What we found, however, was exactly the opposite. In all the social-influence worlds, the most popular songs were much more popular (and the least popular songs were less popular) than in the independent condition. At the same time, however, the particular songs that became hits were different in different worlds, just as cumulative-advantage theory would predict. Introducing social influence into human decision making, in other words, didn’t just make the hits bigger; it also made them more unpredictable. ...
2 comments:
A system which allows anyone the opportunity to be wildly successful provides strong motivation for hard work, which a "fairer" system might not.

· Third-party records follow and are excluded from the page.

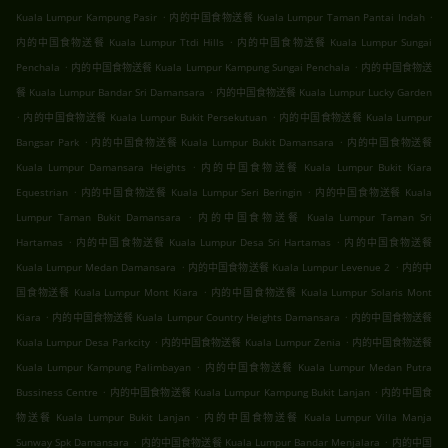
.
.
Kuala Lumpur Kampung Pasir
内的中国食物送餐 Kuala Lumpur Taman Pantai Indah
.
内的中国食物送餐 Kuala Lumpur Ttdi Hills
内的中国食物送餐 Kuala Lumpur Sungai
.
.
Penchala
内的中国食物送餐 Kuala Lumpur Kampung Sungai Penchala
内的中国食物送
.
餐 Kuala Lumpur Bandar Sri Damansara
内的中国食物送餐 Kuala Lumpur Lucky Garden
.
.
内的中国食物送餐 Kuala Lumpur Bukit Persekutuan
内的中国食物送餐 Kuala Lumpur
.
.
Bangsar Park
内的中国食物送餐 Kuala Lumpur Bukit Damansara
内的中国食物送餐
.
Kuala Lumpur Damansara Heights
内的中国食物送餐 Kuala Lumpur Bukit Kiara
.
.
Equestrian
内的中国食物送餐 Kuala Lumpur Seri Beringin
内的中国食物送餐 Kuala
.
Lumpur Taman Bukit Damansara
内的中国食物送餐 Kuala Lumpur Taman Sri
.
.
Hartamas
内的中国食物送餐 Kuala Lumpur Desa Sri Hartamas
内的中国食物送餐
.
.
Kuala Lumpur Medan Damansara
内的中国食物送餐 Kuala Lumpur Levenue 2
内的中
.
国食物送餐 Kuala Lumpur Mont Kiara
内的中国食物送餐 Kuala Lumpur Solaris Mont
.
.
Kiara
内的中国食物送餐 Kuala Lumpur Country Heights Damansara
内的中国食物送餐
.
.
Kuala Lumpur Desa Parkcity
内的中国食物送餐 Kuala Lumpur Zenia
内的中国食物送餐
.
Kuala Lumpur Kampung Palimbayan
内的中国食物送餐 Kuala Lumpur Medan Putra
.
.
Bussiness Centre
内的中国食物送餐 Kuala Lumpur Kampung Bukit Lanjan
内的中国食
.
物送餐 Kuala Lumpur Bukit Lanjan
内的中国食物送餐 Kuala Lumpur Villa Manja
.
.
Sunway Spk Damansara
内的中国食物送餐 Kuala Lumpur Bandar Menjalara
内的中国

The New Yorker had a good article a while back about the economics of street gangs. Lots of kids worked really hard for the slim chance to be the (highly paid) boss. Lots of business students dream of becoming that billionaire CEO. Kids study physics hoping to be the next Einstein, or politics hoping to be President.
Without the chance to ride the nonlinearity wave of success, how many of us wouldn't have bothered trying so hard?
"A system which allows anyone the opportunity to be wildly successful provides strong motivation for hard work, which a "fairer" system might not."
My guess is you'd get harder and better work overall in a linear system, or at least, in a more linear system. Perhaps there is a curve of efficient linearity.
My guess is that there is a curve and that those who end up too far on its back side wind up like the wealthy Jews in the Weimar Republic. I's also guess that its steepness is roughly proportional to the steepness curve of the IQ and -as importantly- the "will-to-prevail quotient" of the society's elite vs. the society's least common effective denominator.